Hi Stardust
I too have wondered over the years, why I pursued and put on female articles of clothing wherever I could and whenever I was able to and during my previous life that the amount of times I was able to was few and far between.
In my early days there was not much chance of that because in my family and close relatives (who we hardly visited) had boys mostly and very few girls, so I was not brought up in a feminine environment.
So why did I want to wear and why did I feel so comfortable wearing female clothing? It certainly was not the environment I was brought up in, I was not spoken about female clothing let alone how comfortable that the items were. Which leaves us with the only possible answer and that it lies within ourselves, this answer is of course, "we are females". In other words (or cliché), we have a 'female brain in a male body' and we wear female clothing, because that is what females do and this is the answer to why.

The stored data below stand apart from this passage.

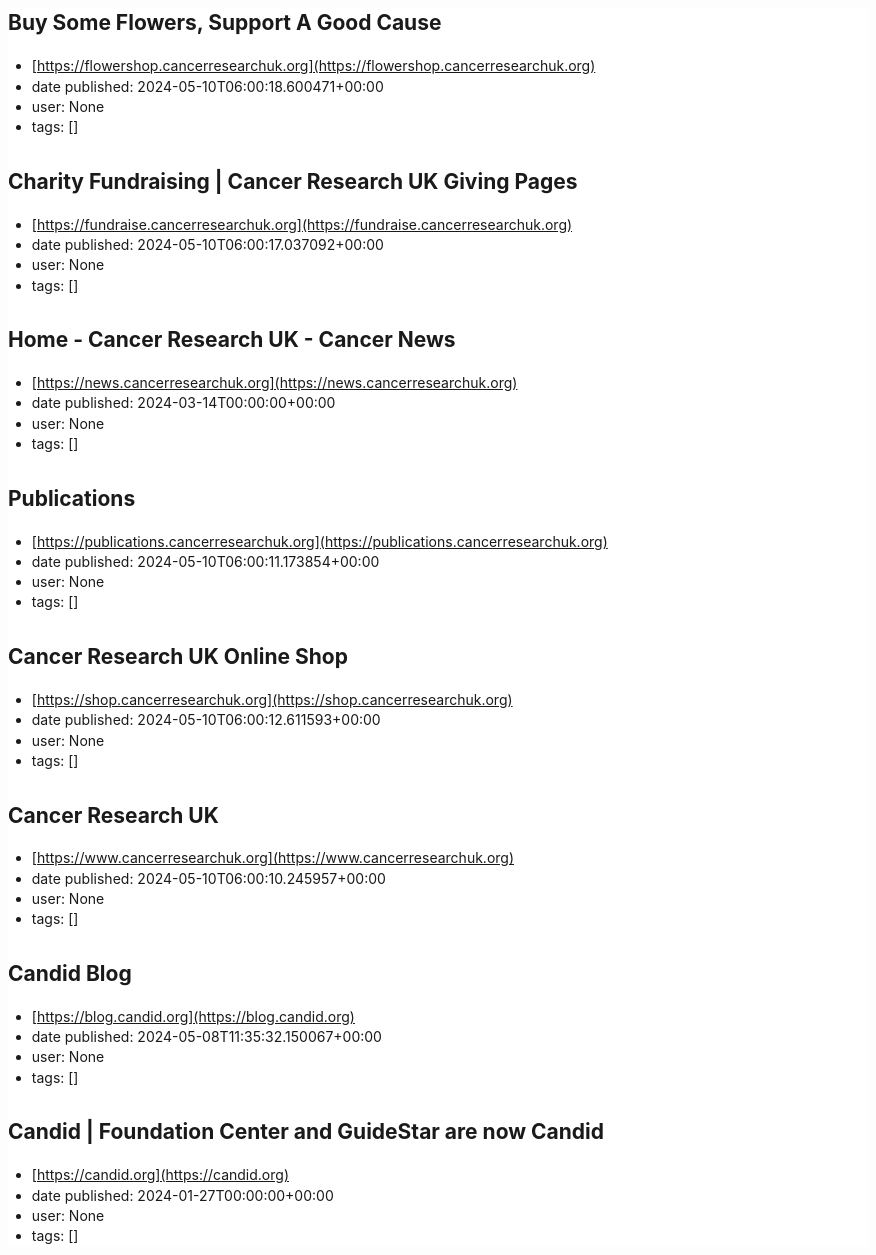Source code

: ## Buy Some Flowers, Support A Good Cause
 - [https://flowershop.cancerresearchuk.org](https://flowershop.cancerresearchuk.org)
 - date published: 2024-05-10T06:00:18.600471+00:00
 - user: None
 - tags: []

## Charity Fundraising | Cancer Research UK Giving Pages
 - [https://fundraise.cancerresearchuk.org](https://fundraise.cancerresearchuk.org)
 - date published: 2024-05-10T06:00:17.037092+00:00
 - user: None
 - tags: []

## Home - Cancer Research UK - Cancer News
 - [https://news.cancerresearchuk.org](https://news.cancerresearchuk.org)
 - date published: 2024-03-14T00:00:00+00:00
 - user: None
 - tags: []

## Publications
 - [https://publications.cancerresearchuk.org](https://publications.cancerresearchuk.org)
 - date published: 2024-05-10T06:00:11.173854+00:00
 - user: None
 - tags: []

## Cancer Research UK Online Shop
 - [https://shop.cancerresearchuk.org](https://shop.cancerresearchuk.org)
 - date published: 2024-05-10T06:00:12.611593+00:00
 - user: None
 - tags: []

## Cancer Research UK
 - [https://www.cancerresearchuk.org](https://www.cancerresearchuk.org)
 - date published: 2024-05-10T06:00:10.245957+00:00
 - user: None
 - tags: []

## Candid Blog
 - [https://blog.candid.org](https://blog.candid.org)
 - date published: 2024-05-08T11:35:32.150067+00:00
 - user: None
 - tags: []

## Candid | Foundation Center and GuideStar are now Candid
 - [https://candid.org](https://candid.org)
 - date published: 2024-01-27T00:00:00+00:00
 - user: None
 - tags: []

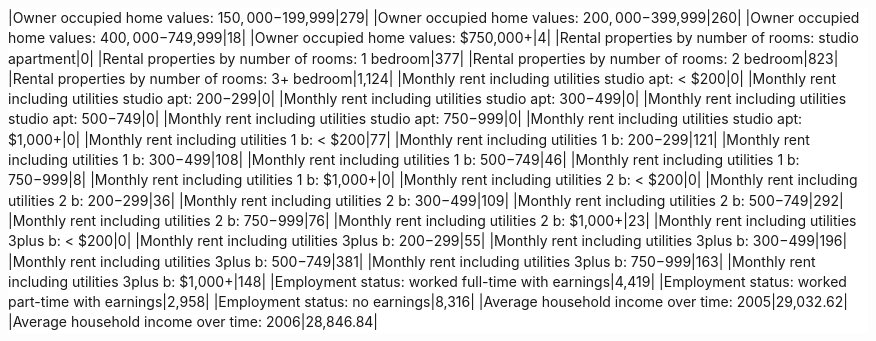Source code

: |Owner occupied home values: $150,000-$199,999|279|
|Owner occupied home values: $200,000-$399,999|260|
|Owner occupied home values: $400,000-$749,999|18|
|Owner occupied home values: $750,000+|4|
|Rental properties by number of rooms: studio apartment|0|
|Rental properties by number of rooms: 1 bedroom|377|
|Rental properties by number of rooms: 2 bedroom|823|
|Rental properties by number of rooms: 3+ bedroom|1,124|
|Monthly rent including utilities studio apt: < $200|0|
|Monthly rent including utilities studio apt: $200-$299|0|
|Monthly rent including utilities studio apt: $300-$499|0|
|Monthly rent including utilities studio apt: $500-$749|0|
|Monthly rent including utilities studio apt: $750-$999|0|
|Monthly rent including utilities studio apt: $1,000+|0|
|Monthly rent including utilities 1 b: < $200|77|
|Monthly rent including utilities 1 b: $200-$299|121|
|Monthly rent including utilities 1 b: $300-$499|108|
|Monthly rent including utilities 1 b: $500-$749|46|
|Monthly rent including utilities 1 b: $750-$999|8|
|Monthly rent including utilities 1 b: $1,000+|0|
|Monthly rent including utilities 2 b: < $200|0|
|Monthly rent including utilities 2 b: $200-$299|36|
|Monthly rent including utilities 2 b: $300-$499|109|
|Monthly rent including utilities 2 b: $500-$749|292|
|Monthly rent including utilities 2 b: $750-$999|76|
|Monthly rent including utilities 2 b: $1,000+|23|
|Monthly rent including utilities 3plus b: < $200|0|
|Monthly rent including utilities 3plus b: $200-$299|55|
|Monthly rent including utilities 3plus b: $300-$499|196|
|Monthly rent including utilities 3plus b: $500-$749|381|
|Monthly rent including utilities 3plus b: $750-$999|163|
|Monthly rent including utilities 3plus b: $1,000+|148|
|Employment status: worked full-time with earnings|4,419|
|Employment status: worked part-time with earnings|2,958|
|Employment status: no earnings|8,316|
|Average household income over time: 2005|29,032.62|
|Average household income over time: 2006|28,846.84|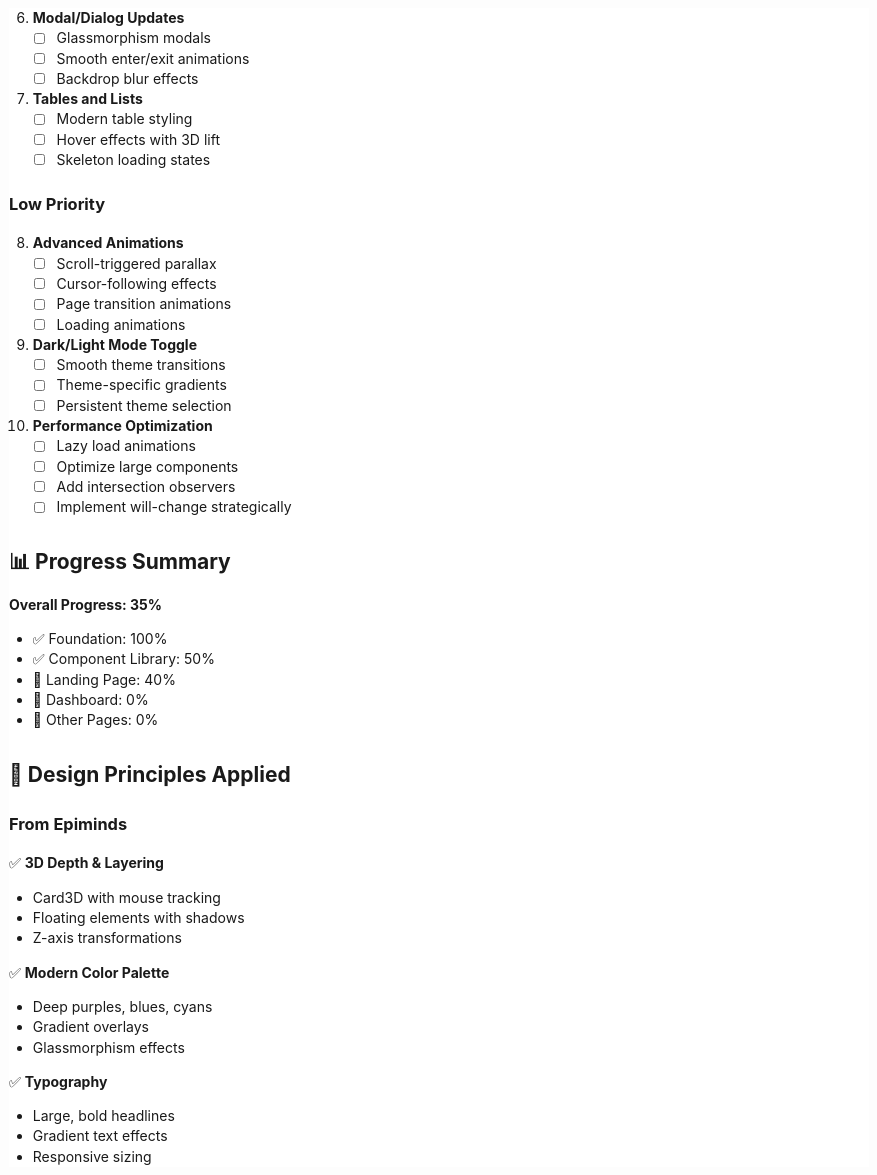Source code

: 6. **Modal/Dialog Updates**
   - [ ] Glassmorphism modals
   - [ ] Smooth enter/exit animations
   - [ ] Backdrop blur effects

7. **Tables and Lists**
   - [ ] Modern table styling
   - [ ] Hover effects with 3D lift
   - [ ] Skeleton loading states

### Low Priority

8. **Advanced Animations**
   - [ ] Scroll-triggered parallax
   - [ ] Cursor-following effects
   - [ ] Page transition animations
   - [ ] Loading animations

9. **Dark/Light Mode Toggle**
   - [ ] Smooth theme transitions
   - [ ] Theme-specific gradients
   - [ ] Persistent theme selection

10. **Performance Optimization**
    - [ ] Lazy load animations
    - [ ] Optimize large components
    - [ ] Add intersection observers
    - [ ] Implement will-change strategically

## 📊 Progress Summary

**Overall Progress: 35%**

- ✅ Foundation: 100%
- ✅ Component Library: 50%
- 🚧 Landing Page: 40%
- 🚧 Dashboard: 0%
- 🚧 Other Pages: 0%

## 🎨 Design Principles Applied

### From Epiminds
✅ **3D Depth & Layering**
- Card3D with mouse tracking
- Floating elements with shadows
- Z-axis transformations

✅ **Modern Color Palette**
- Deep purples, blues, cyans
- Gradient overlays
- Glassmorphism effects

✅ **Typography**
- Large, bold headlines
- Gradient text effects
- Responsive sizing
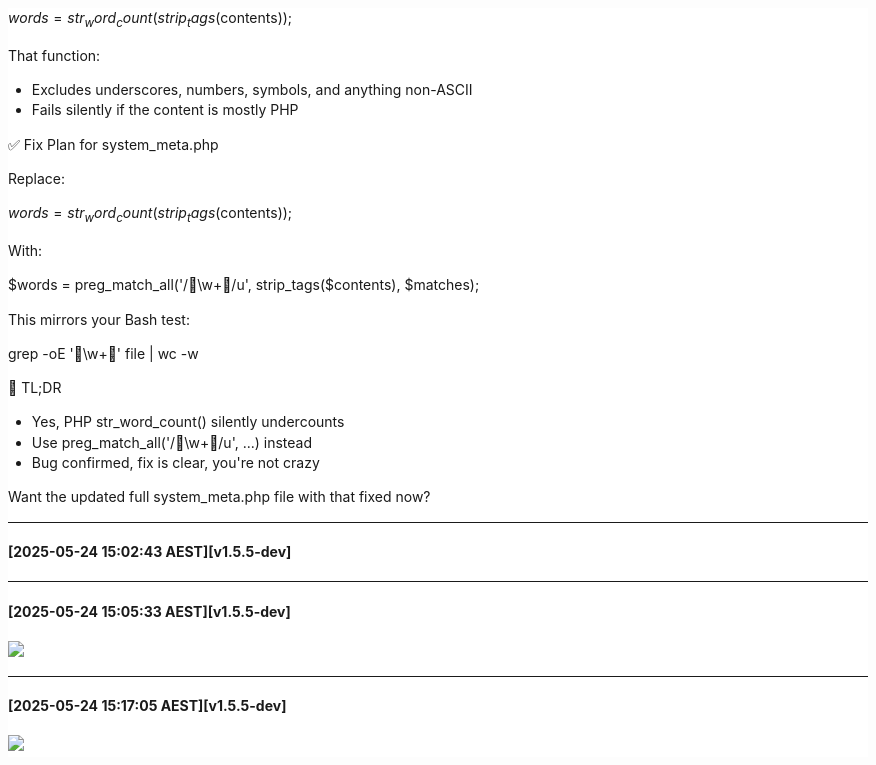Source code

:   


$words = str_word_count(strip_tags($contents));

That function:

  * Excludes underscores, numbers, symbols, and anything non-ASCII
  * Fails silently if the content is mostly PHP

  


✅ Fix Plan for system_meta.php

Replace:

  


$words = str_word_count(strip_tags($contents));

With:

  


$words = preg_match_all('/\w+/u', strip_tags($contents), $matches);

This mirrors your Bash test:

  


grep -oE '\w+' file | wc -w

  


📌 TL;DR

  * Yes, PHP str_word_count() silently undercounts
  * Use preg_match_all('/\w+/u', ...) instead
  * Bug confirmed, fix is clear, you're not crazy

Want the updated full system_meta.php file with that fixed now?


---
#### [2025-05-24 15:02:43 AEST][v1.5.5-dev]



---
#### [2025-05-24 15:05:33 AEST][v1.5.5-dev]
![](/admin/objectives/images/Screenshot-2025-05-24-at-15.05.20.png)


---
#### [2025-05-24 15:17:05 AEST][v1.5.5-dev]
![](/admin/objectives/images/CleanShot-2025-05-24-at-15.16.41@2x.png)

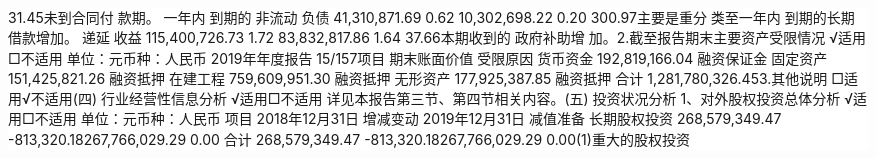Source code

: 31.45未到合同付
款期。
一年内
到期的
非流动
负债
41,310,871.69
0.62
10,302,698.22
0.20
300.97主要是重分
类至一年内
到期的长期
借款增加。
递延
收益
115,400,726.73
1.72
83,832,817.86
1.64
37.66本期收到的
政府补助增
加。2.截至报告期末主要资产受限情况
√适用□不适用
单位：元币种：人民币
2019年年度报告
15/157项目
期末账面价值
受限原因
货币资金
192,819,166.04
融资保证金
固定资产
151,425,821.26
融资抵押
在建工程
759,609,951.30
融资抵押
无形资产
177,925,387.85
融资抵押
合计
1,281,780,326.453.其他说明
□适用√不适用(四)
行业经营性信息分析
√适用□不适用
详见本报告第三节、第四节相关内容。(五)
投资状况分析
1、对外股权投资总体分析
√适用□不适用
单位：元币种：人民币
项目
2018年12月31日
增减变动
2019年12月31日
减值准备
长期股权投资
268,579,349.47
-813,320.18267,766,029.29
0.00
合计
268,579,349.47
-813,320.18267,766,029.29
0.00(1)重大的股权投资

So stop trying to answer why. It does not matter what you wear now because people will see you as a female and you can wear what you want to wear. Take it from me I have worn suits (power dressing) to evening dresses, to going out dinner party clothes, barbeque wear, to wearing old baggy track suit pants with a t-shirt (underclothes of course) pair of socks and joggers for university and this was crappiest clothing I ever wore but I still felt comfortable wearing what I wanted to wear and nobody new anything other than I was a female wearing what I wanted to wear.
So did I ever suffer from dysphoria, in relation to what I was doing? No I did not, because whatever I did, I did it because it was the right thing to do. In addition, my gender is female and will always will be, I never asked why me? and "I'm just content to be me. People can either take me or leave me as they find me." as Rejennyrated said.